Go-to-Market Strategy for SingularityNET

SingularityNET focuses on building the demand side of its market first, while training supply internally [01:00:49]:

  • Singularity Studio: A for-profit company aimed at building commercial products (initially in FinTech, then IoT, health tech) on top of the SingularityNET platform [01:01:41]. Licensing fees for these products will convert fiat currency into AGIX tokens to drive the network’s market [01:02:36].
  • SingularityNET X-lab Accelerator: Recruits community projects to build software products for niche markets, leveraging AI on SingularityNET. These projects contribute to both demand and supply [01:03:07].

The goal is to achieve significant utilization of the AGIX token, creating a “utility token with actual utility,” which is rare in the blockchain space [01:04:39]. This will attract more AI developers to the platform due to the combination of financial incentives and the cool, democratizing vision [01:05:09].

Complex Self-Organizing Systems and Emergence

Goertzel’s approach to AGI is deeply rooted in complex nonlinear dynamics and emergence, setting it apart from mainstream AI [01:06:26]. He argues that current hierarchical neural networks, while important, miss crucial aspects of intelligence like:

  • Evolutionary Learning: Present in the brain (e.g., sensory-motor Darwinism) [01:07:06].
  • Nonlinear Dynamics and Emergence: Including strange attractors, which are key to how the brain synchronizes and coordinates its parts [01:07:15].
  • Autopoiesis (Self-Creation): The self-building and self-reconstruction of systems, evident in biology and the immune system [01:08:04].

“If you leave out ecology slash other places in evolution and you have only hierarchical pattern recognition you’re leaving out a whole lot of what makes the even mind interesting like creativity is evolution and you know the self and the will and all these and you know the conscious focus of attention which is binding together different parts of the mind into a perceived impractical unity this is all about strange attractors emerging in the brain building you know autopoietic systems of activity pattern so you’re leaving out all this like you do in modern deep learning systems well you’re leaving out a of a lot about what makes the human minds interesting” [01:09:25]
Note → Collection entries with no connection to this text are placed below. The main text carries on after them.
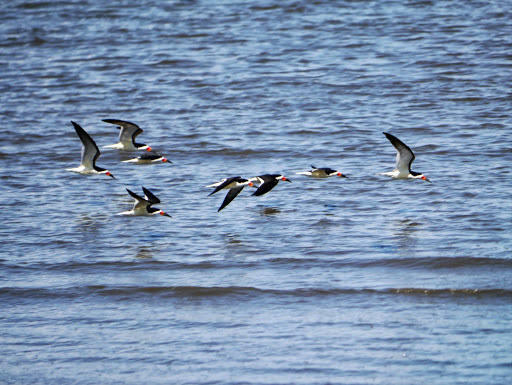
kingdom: Animalia
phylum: Chordata
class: Aves
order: Charadriiformes
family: Laridae
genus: Rynchops
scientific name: Rynchops niger
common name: Black skimmer
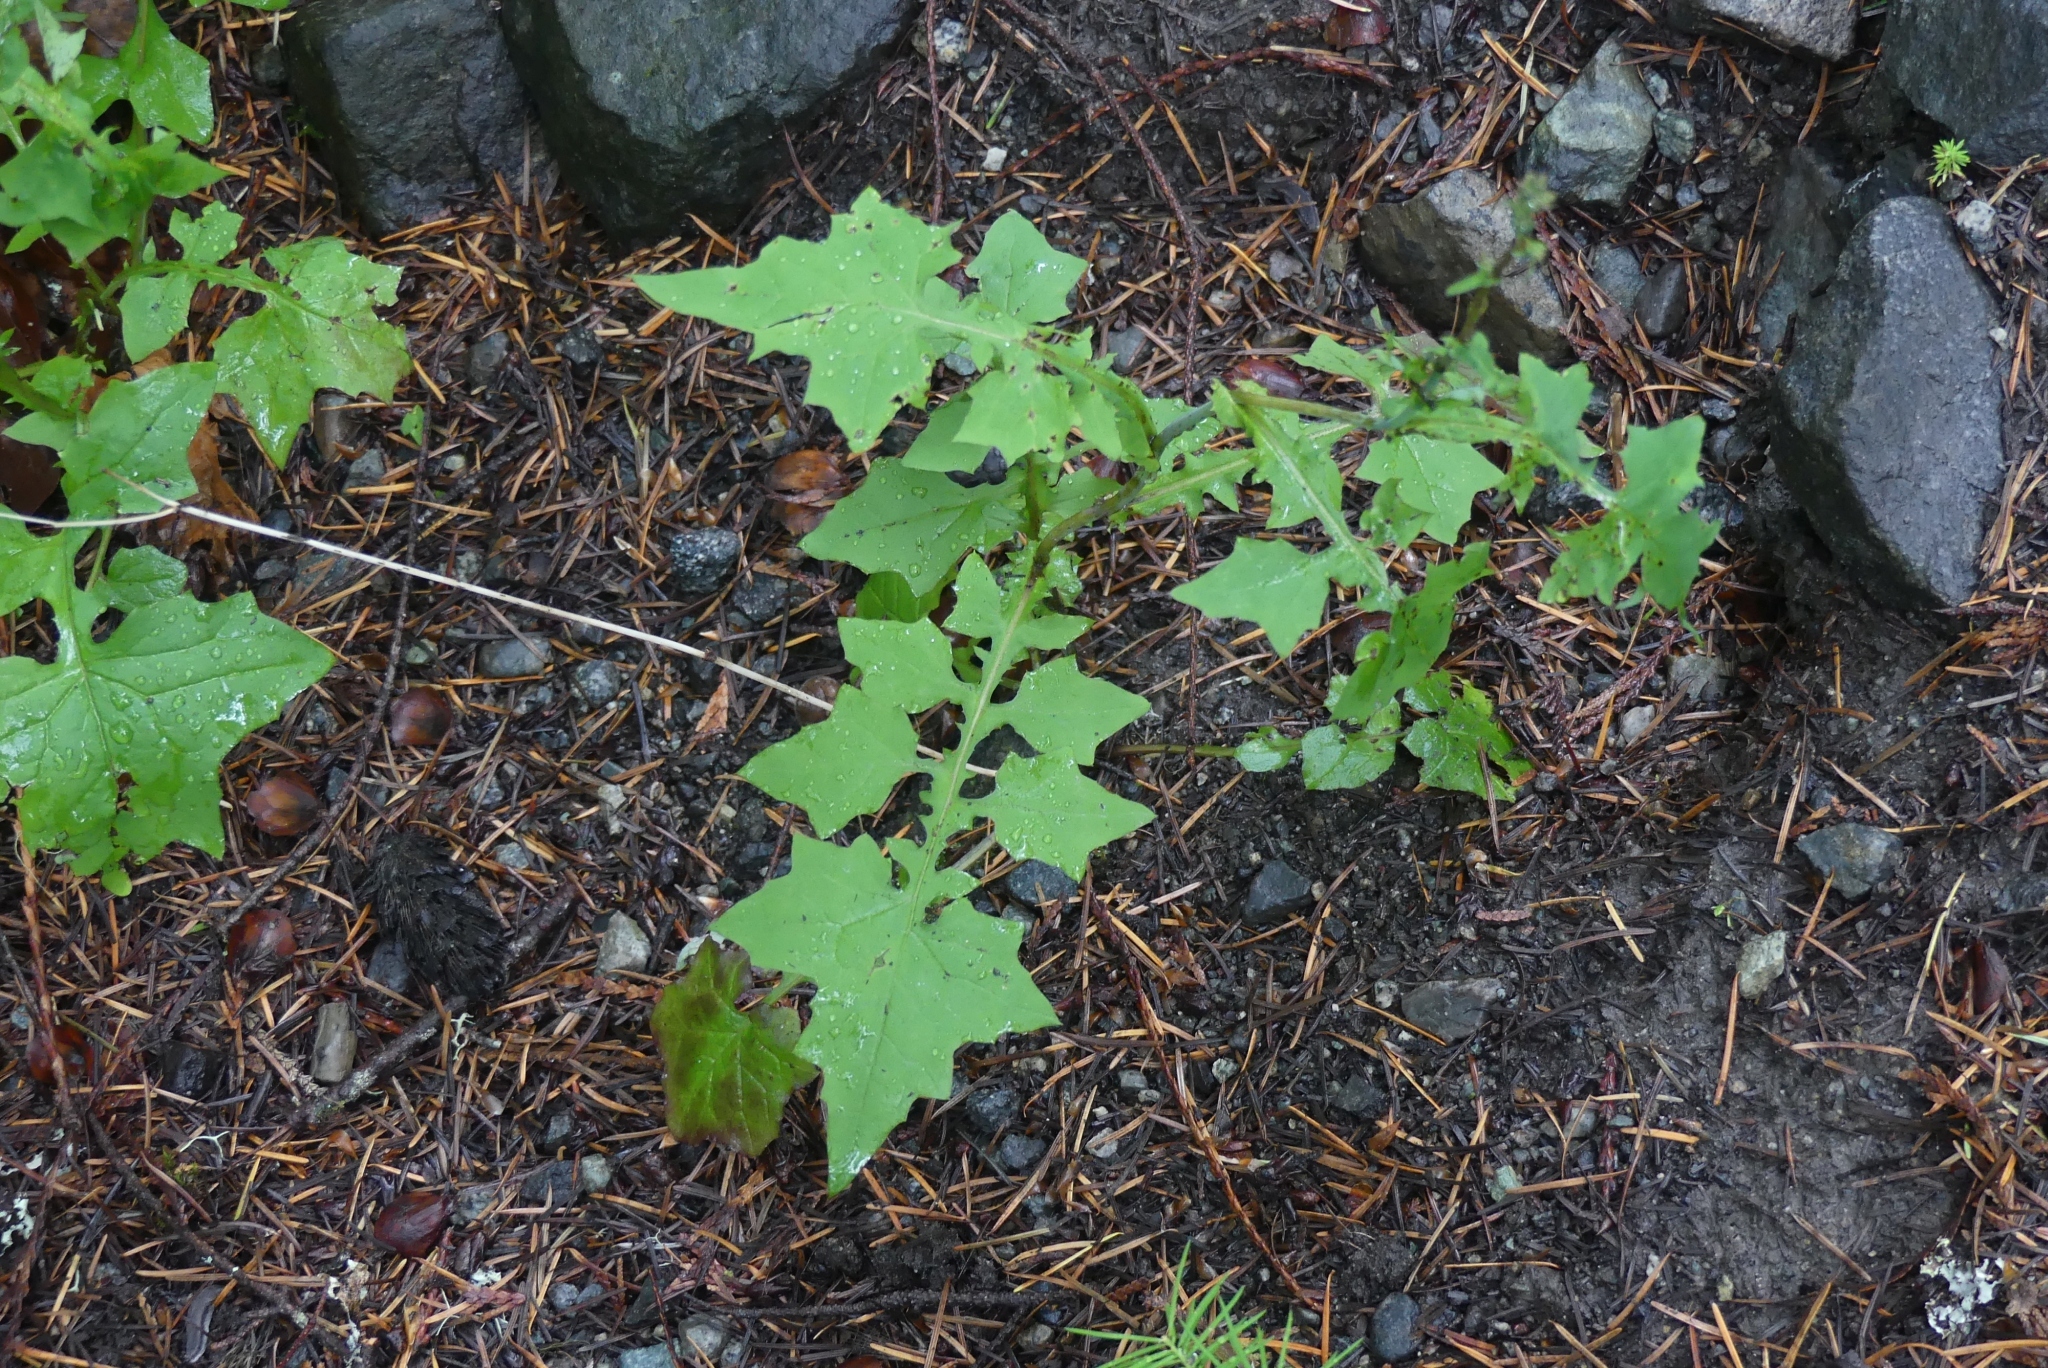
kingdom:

Goertzel views AGI ultimately as a “self-organizing complex adaptive dynamical system” [01:11:57]. This “open-ended intelligence” might stretch our current notion of intelligence, possessing more generality than humans but not necessarily maximizing simple reward functions [01:12:29]. The nature of consciousness in such a system is an open question; it may not have the unified human-like consciousness tied to a single body but could involve a complex, diffuse pattern of “proto-conscious sparks” across a distributed network [01:14:12].

Goertzel’s background as a panpsychist means he takes the concept of qualia seriously, believing elementary qualia are associated with every entity and can organize into collective system-level qualia differently based on the system’s organization [01:20:53]. He suggests that human-like consciousness is one specific variety of experience associated with systems organized like a human [01:21:13].